## Task details
Copy the rows below and replace every "seconds" with "sec". Keep everything else the same.

--- --- ---

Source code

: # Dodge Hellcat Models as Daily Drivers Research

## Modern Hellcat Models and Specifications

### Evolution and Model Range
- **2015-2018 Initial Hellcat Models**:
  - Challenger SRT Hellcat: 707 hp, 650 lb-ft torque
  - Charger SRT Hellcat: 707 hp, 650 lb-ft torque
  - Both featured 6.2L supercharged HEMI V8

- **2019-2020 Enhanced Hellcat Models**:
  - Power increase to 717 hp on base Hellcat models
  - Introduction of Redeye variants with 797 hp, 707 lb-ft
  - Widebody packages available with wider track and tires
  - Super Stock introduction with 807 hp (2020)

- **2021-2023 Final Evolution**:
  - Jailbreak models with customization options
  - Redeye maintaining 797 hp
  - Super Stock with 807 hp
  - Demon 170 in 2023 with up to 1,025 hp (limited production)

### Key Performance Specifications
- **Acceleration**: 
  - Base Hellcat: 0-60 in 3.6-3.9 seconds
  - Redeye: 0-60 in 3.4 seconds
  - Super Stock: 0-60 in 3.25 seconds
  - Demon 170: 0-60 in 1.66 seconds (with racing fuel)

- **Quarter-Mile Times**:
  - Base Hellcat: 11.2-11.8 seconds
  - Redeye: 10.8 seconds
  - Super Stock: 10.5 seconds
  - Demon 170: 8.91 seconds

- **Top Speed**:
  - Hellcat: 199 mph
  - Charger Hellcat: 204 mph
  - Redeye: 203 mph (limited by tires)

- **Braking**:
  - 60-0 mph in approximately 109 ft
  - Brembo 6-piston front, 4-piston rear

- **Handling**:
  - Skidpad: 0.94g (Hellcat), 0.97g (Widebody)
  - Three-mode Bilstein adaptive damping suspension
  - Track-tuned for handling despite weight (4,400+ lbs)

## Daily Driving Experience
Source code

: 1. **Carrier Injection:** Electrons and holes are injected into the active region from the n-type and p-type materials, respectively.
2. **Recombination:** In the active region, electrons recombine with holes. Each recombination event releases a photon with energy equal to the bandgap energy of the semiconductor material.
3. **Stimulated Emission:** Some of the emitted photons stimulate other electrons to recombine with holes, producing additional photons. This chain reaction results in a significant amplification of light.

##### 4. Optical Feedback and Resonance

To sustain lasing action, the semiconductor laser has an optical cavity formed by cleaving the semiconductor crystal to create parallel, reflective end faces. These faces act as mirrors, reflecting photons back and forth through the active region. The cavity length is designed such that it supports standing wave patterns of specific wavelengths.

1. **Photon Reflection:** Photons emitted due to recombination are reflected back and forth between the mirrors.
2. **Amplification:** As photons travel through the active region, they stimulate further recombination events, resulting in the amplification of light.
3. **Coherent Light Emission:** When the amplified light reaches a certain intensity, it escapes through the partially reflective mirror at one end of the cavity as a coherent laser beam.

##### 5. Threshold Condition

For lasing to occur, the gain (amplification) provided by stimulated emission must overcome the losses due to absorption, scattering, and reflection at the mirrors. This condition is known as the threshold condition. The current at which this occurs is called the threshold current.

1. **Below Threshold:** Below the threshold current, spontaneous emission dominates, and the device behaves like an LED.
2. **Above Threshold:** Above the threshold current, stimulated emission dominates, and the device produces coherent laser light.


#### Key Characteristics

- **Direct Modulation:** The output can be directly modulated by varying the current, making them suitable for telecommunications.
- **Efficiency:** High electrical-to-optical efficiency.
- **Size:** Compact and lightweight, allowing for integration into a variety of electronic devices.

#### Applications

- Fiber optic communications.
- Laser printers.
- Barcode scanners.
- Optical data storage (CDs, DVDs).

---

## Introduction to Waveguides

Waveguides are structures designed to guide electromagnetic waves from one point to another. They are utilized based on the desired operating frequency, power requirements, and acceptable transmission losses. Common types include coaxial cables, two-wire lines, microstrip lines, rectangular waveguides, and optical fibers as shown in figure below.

--- --- ---

## Response box
Source code

: # Dodge Hellcat Models as Daily Drivers Research

## Modern Hellcat Models and Specifications

### Evolution and Model Range
- **2015-2018 Initial Hellcat Models**:
  - Challenger SRT Hellcat: 707 hp, 650 lb-ft torque
  - Charger SRT Hellcat: 707 hp, 650 lb-ft torque
  - Both featured 6.2L supercharged HEMI V8

- **2019-2020 Enhanced Hellcat Models**:
  - Power increase to 717 hp on base Hellcat models
  - Introduction of Redeye variants with 797 hp, 707 lb-ft
  - Widebody packages available with wider track and tires
  - Super Stock introduction with 807 hp (2020)

- **2021-2023 Final Evolution**:
  - Jailbreak models with customization options
  - Redeye maintaining 797 hp
  - Super Stock with 807 hp
  - Demon 170 in 2023 with up to 1,025 hp (limited production)

### Key Performance Specifications
- **Acceleration**: 
  - Base Hellcat: 0-60 in 3.6-3.9 sec
  - Redeye: 0-60 in 3.4 sec
  - Super Stock: 0-60 in 3.25 sec
  - Demon 170: 0-60 in 1.66 sec (with racing fuel)

- **Quarter-Mile Times**:
  - Base Hellcat: 11.2-11.8 sec
  - Redeye: 10.8 sec
  - Super Stock: 10.5 sec
  - Demon 170: 8.91 sec

- **Top Speed**:
  - Hellcat: 199 mph
  - Charger Hellcat: 204 mph
  - Redeye: 203 mph (limited by tires)

- **Braking**:
  - 60-0 mph in approximately 109 ft
  - Brembo 6-piston front, 4-piston rear

- **Handling**:
  - Skidpad: 0.94g (Hellcat), 0.97g (Widebody)
  - Three-mode Bilstein adaptive damping suspension
  - Track-tuned for handling despite weight (4,400+ lbs)

## Daily Driving Experience
Source code

: 1. **Carrier Injection:** Electrons and holes are injected into the active region from the n-type and p-type materials, respectively.
2. **Recombination:** In the active region, electrons recombine with holes. Each recombination event releases a photon with energy equal to the bandgap energy of the semiconductor material.
3. **Stimulated Emission:** Some of the emitted photons stimulate other electrons to recombine with holes, producing additional photons. This chain reaction results in a significant amplification of light.

##### 4. Optical Feedback and Resonance

To sustain lasing action, the semiconductor laser has an optical cavity formed by cleaving the semiconductor crystal to create parallel, reflective end faces. These faces act as mirrors, reflecting photons back and forth through the active region. The cavity length is designed such that it supports standing wave patterns of specific wavelengths.

1. **Photon Reflection:** Photons emitted due to recombination are reflected back and forth between the mirrors.
2. **Amplification:** As photons travel through the active region, they stimulate further recombination events, resulting in the amplification of light.
3. **Coherent Light Emission:** When the amplified light reaches a certain intensity, it escapes through the partially reflective mirror at one end of the cavity as a coherent laser beam.

##### 5. Threshold Condition

For lasing to occur, the gain (amplification) provided by stimulated emission must overcome the losses due to absorption, scattering, and reflection at the mirrors. This condition is known as the threshold condition. The current at which this occurs is called the threshold current.

1. **Below Threshold:** Below the threshold current, spontaneous emission dominates, and the device behaves like an LED.
2. **Above Threshold:** Above the threshold current, stimulated emission dominates, and the device produces coherent laser light.


#### Key Characteristics

- **Direct Modulation:** The output can be directly modulated by varying the current, making them suitable for telecommunications.
- **Efficiency:** High electrical-to-optical efficiency.
- **Size:** Compact and lightweight, allowing for integration into a variety of electronic devices.

#### Applications

- Fiber optic communications.
- Laser printers.
- Barcode scanners.
- Optical data storage (CDs, DVDs).

---

## Introduction to Waveguides

Waveguides are structures designed to guide electromagnetic waves from one point to another. They are utilized based on the desired operating frequency, power requirements, and acceptable transmission losses. Common types include coaxial cables, two-wire lines, microstrip lines, rectangular waveguides, and optical fibers as shown in figure below.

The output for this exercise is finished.